Fragen und Antworten zur EUTB

  • Ist die Beratung bei der Ergänzenden unabhängigen Teilhabeberatung wirklich neutral und objektiv?
    • Ja ! Zumindest am Standort Göppingen. Unser Träger ist lediglich im Landkreis Göppingen verortet und nimmt das Neutralitätsgebot der EUTB-Träger überaus ernst. Die Fachaufsicht über unsere Beratung liegt ausschließlich beim Bundesministerium für Arbeit und Soziales. Dadurch beraten wir auch unabhängig von den Einrichtungen des Landes.
  • Ersetzt die EUTB bereits bestehende Beratungsangebote?
    • Nein. Zum einen ist der Bedarf nach Teilhabeberatung im Landkreis Göppingen so hoch, dass er ohnehin nicht ausreichend erfüllt werden kann, zum anderen erfüllt die EUTB mit ihrer Grundkonzeption einer trägerunabhängigen Beratung ein Alleinstellungsmerkmal, dass durch andere Beratungsangebote nicht erfüllt wird.
  • Ersetzt die EUTB die gemeinsamen Servicestellen der Rentenversicherungen?
    • Nein. Siehe dazu auch: vorherige Frage. Die gemeinsamen Servicestellen der Rentenversicherung stellen zum Ende des Jahres 2018 ihren Betrieb ein. Dafür führt die Rentenversicherung Baden-Württemberg die sogenannten Ansprechstellen für Prävention und Reha ein, die als Beratungsangebot der RV-BW unabhängig von den EUTB arbeiten.
  •  Kostet die Beratung in der EUTB etwas?
    • Nein.
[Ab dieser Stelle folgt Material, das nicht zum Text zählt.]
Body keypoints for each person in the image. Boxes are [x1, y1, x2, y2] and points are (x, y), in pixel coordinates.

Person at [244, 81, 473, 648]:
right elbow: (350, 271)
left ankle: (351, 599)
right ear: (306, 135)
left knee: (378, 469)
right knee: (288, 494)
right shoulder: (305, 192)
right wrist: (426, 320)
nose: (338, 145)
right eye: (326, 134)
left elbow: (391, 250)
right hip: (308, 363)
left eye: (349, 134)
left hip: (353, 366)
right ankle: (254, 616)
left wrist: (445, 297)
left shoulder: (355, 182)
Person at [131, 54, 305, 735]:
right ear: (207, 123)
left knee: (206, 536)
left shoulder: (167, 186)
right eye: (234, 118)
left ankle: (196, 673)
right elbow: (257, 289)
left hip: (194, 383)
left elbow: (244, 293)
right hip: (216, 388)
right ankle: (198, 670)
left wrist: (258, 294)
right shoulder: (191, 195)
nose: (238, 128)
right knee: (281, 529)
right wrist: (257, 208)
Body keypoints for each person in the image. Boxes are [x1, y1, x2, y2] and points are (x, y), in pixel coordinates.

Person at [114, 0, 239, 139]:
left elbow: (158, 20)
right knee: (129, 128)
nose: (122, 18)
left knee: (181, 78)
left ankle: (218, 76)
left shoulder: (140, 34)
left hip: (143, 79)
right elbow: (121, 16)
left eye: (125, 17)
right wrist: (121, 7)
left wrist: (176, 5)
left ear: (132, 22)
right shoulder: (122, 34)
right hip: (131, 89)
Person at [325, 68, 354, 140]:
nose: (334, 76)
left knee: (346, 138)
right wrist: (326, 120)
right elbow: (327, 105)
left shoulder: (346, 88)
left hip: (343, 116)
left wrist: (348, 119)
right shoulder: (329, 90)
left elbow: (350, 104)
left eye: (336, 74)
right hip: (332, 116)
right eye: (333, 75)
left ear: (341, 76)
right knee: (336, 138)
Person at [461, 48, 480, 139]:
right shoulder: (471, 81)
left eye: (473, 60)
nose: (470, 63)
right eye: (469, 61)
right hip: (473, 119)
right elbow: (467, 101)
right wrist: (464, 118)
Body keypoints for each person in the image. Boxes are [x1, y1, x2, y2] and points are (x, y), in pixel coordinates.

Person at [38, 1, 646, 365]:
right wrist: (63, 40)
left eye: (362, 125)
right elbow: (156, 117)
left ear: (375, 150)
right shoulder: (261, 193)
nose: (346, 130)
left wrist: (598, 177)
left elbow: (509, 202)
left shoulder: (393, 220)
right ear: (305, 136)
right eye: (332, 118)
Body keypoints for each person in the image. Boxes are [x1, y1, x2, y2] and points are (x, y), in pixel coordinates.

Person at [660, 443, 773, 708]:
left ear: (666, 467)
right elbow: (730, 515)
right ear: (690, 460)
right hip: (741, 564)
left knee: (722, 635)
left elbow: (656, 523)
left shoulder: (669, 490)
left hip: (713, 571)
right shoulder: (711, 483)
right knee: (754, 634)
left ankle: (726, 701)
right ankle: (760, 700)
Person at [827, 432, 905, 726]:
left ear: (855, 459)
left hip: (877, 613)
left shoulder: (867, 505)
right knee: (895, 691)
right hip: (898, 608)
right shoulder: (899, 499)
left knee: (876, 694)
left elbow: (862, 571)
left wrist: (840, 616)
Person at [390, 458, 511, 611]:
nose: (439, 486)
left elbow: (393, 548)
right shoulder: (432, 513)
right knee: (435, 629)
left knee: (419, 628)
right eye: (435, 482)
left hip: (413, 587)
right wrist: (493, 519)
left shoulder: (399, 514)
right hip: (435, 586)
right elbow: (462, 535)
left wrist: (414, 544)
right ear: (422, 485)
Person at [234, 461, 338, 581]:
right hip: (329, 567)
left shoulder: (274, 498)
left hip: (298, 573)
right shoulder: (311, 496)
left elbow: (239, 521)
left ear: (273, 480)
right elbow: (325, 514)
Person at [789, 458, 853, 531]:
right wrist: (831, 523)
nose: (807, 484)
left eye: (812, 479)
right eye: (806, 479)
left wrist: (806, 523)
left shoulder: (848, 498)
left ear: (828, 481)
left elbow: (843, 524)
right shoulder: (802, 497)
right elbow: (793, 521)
Die EUTB wird durch das Bundesministerium für Arbeit und Soziales finanziert.
  •  Erwartet mich in jeder EUTB die gleiche Beratungsqualität?
    • Dies ist der Wunsch des hinter dem EUTB-Gedanken. Da Unterschiede dennoch nicht ausgeschlossen sind, arbeiten wir von der EUTB Göppingen mit einem starken Netzwerk aus trägerunabhängigen EUTB-Beratungsstellen zusammen und setzen gemeinsame Qualitätsstandards um.
  • Berät die EUTB auch überregional?
    • Ja, dies ist sogar eines unserer speziellen Merkmale. Durch unser Netzwerk können wir hypothetisch aus Göppingen z.B. auch zu Leistungen in Buxtehude (Landkreis Stade, Niedersachsen) beraten.
  • Kann die EUTB auch rechtliche Beratung anbieten?
    • Nein, leider nicht. Wir vermitteln aber an Stellen, die dies können. Über das einer Klage vorgeschaltete Widerspruchsverfahren und die entsprechenden Möglichkeiten unterrichten wir Sie im Rahmen der Beratung.